◆ Aufgabe:
Beantworte bitte diese Fragen zum Textauszug:
(a) Welchen Titel trägt der Roman von Lucía Etxebarría?
(b) Mit wem ist der Mann verheiratet, in den sich Raquel verliebt hat?
(c) Womit wird Gemmas Verhalten beim ehelichen Sex verglichen?

◆ Textauszug:
==========
Dies ist das Personal von Lucía Etxebarrías gerade auf deutsch erschienenem, sechs Jahre altem Roman "Wir sind anders als die anderen Frauen". Anders dadurch, daß sie sich nicht den Konventionen beugen, daß sie dem traditionellen Weg einer Frau als Mutter und Hausfrau ausweichen und ihren eigenen Pfad suchen. Die anderen Frauen sind vom Typ Gemma, der Frau des Mannes, in den sich Model Raquel verliebt hat: ein Heimchen, das den ganzen Tag in der "Hola", der spanischen "Gala", blättert, ihre Kinder "für immer" dadurch stigmatisiert, daß sie ihnen geschlechtsspezifisch rosa oder blaue Kleidchen aufzwängt, die antriebslos, gelangweilt und langweilend ihren Alltag fristet, sich beim ehelichen Sex verhält "wie ein Käfer, der sich totstellt", und ihren Mann mit Unwichtigkeiten wie der Stromrechnung oder dem Zeugnis der Tochter nervt, die für sie von größerer Bedeutung sind "als der Beginn des Dritten Weltkriegs". So weit, so banal - mit dem Hinweis, daß jene, die Gaby Hauptmann oder Hera Lind schätzen und "Bandits" für einen guten Film halten, hier auf ihre Kosten kommen, könnte man schließen.
==========
◆ Extrahierte Daten:
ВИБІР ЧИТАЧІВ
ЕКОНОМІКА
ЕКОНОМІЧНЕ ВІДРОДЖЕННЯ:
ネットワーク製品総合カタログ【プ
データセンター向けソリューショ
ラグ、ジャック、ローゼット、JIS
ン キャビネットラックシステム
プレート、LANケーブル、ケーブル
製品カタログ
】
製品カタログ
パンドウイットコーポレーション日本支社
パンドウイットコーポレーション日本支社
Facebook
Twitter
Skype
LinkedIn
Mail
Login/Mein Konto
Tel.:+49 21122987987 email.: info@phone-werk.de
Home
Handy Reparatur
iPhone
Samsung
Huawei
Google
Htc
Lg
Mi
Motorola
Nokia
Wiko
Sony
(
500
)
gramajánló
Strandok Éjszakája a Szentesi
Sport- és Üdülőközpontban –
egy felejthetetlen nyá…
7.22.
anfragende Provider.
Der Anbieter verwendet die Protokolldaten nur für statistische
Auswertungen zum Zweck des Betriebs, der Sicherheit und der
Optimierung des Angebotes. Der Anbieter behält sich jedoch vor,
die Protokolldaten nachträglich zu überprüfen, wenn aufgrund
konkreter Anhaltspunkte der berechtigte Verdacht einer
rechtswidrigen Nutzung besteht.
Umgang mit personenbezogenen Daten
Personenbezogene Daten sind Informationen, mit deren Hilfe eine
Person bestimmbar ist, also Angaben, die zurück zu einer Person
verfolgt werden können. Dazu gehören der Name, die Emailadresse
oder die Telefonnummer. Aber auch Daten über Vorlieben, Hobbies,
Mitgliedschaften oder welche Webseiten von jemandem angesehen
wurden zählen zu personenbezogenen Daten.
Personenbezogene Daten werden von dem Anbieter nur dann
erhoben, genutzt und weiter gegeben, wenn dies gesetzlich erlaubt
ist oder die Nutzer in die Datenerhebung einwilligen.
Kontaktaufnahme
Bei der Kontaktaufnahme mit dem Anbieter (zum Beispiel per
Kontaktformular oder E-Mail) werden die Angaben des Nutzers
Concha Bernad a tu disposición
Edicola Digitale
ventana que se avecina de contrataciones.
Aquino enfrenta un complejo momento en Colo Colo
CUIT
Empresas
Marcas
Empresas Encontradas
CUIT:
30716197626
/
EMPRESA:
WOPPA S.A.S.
==========
◆ Lösung:
(a) "Wir sind anders als die anderen Frauen"
(b) Mit Gemma
(c) Mit einem Käfer, der sich totstellt